Categories
Reviews

Assumed Identities: Photographs by Anne Noggle at the New Mexico Museum of Art

By Jean Dykstra, July 4, 2016

Anne Noggle, Self Image in Cochiti Lake, 1978. ©Anne Noggle Foundation, courtesy New Mexico Museum of Art
Anne Noggle, Self Image in Cochiti Lake, 1978. ©Anne Noggle Foundation, courtesy New Mexico Museum of Art

Assumed Identities: Photographs by Anne Noggle, on view at the New Mexico Museum of Art through September 11, features a handful of Noggle’s student work from the University of New Mexico, from 1967 through 1970, portraits of friends and family, and a selection of her better-known self-portraits.
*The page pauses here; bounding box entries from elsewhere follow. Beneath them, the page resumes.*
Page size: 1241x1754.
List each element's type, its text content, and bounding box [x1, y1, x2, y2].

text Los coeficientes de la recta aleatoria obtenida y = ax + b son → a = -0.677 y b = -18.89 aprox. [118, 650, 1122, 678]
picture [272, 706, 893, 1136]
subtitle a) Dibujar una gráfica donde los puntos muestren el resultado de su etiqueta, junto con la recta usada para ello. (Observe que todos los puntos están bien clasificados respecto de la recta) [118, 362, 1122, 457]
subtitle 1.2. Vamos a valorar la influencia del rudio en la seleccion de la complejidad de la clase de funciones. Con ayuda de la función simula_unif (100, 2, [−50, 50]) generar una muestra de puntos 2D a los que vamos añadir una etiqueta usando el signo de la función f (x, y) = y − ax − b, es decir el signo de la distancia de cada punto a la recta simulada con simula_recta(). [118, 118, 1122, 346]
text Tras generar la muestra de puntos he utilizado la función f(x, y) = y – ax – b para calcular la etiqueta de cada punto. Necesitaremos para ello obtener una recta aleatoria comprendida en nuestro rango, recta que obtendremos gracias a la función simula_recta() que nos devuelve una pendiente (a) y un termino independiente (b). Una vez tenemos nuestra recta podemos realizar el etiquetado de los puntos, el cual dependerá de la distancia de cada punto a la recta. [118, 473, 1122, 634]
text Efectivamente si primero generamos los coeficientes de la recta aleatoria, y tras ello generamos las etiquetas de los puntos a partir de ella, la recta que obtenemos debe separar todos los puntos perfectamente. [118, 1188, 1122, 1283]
Though Noggle, who died in 2005, may not be familiar to some viewers, several of her works have become well known, in large part for being at the vanguard of photographic practice rooted in feminist ideals of empowerment and individuality. These include: Face-lift No. 3 (1975), Self-image in Cochiti Lake (1978), Myself as a Pilot (1982), and the gloriously unabashed first image of the series Stellar by Starlight (1986), in which a naked, bespectacled Noggle stands in a hot tub with arms raised above her head – adorned with a tiara ­­ before two young men. Noggle once stated: “The image I seek is of youth betrayed by age, of spirit strong but fragile with time.”

Anne Noggle, Self Image (from the series Face Lift), 1975. Courtesy New Mexico Museum of Art
Anne Noggle, Self Image (from the series Face Lift), 1975. Courtesy New Mexico Museum of Art

A trailblazer in many ways, Noggle achieved the rank of Captain in the United States Air Force and subsequently flew as a crop duster and an airshow pilot. She didn’t attend college until the age of 38 and didn’t begin her photography career until she was 43, though prior to her college graduation, she became the first curator of photography at the New Mexico Museum of Art (1970 ­76). In her face­lift series, which predates the more politicized self-portraits by British photographer Jo Spence, she documents herself in bandages, with stitches and scars. “I’ve always been fascinated by something about my face,” she once said, “and it’s interesting to see the changes and reverse them but at the same time see that they’re taking place anyway.” In later years, Noggle made self-­portraits in various guises, not unlike Cindy Sherman, and, like Sherman, Noggle was her own best subject.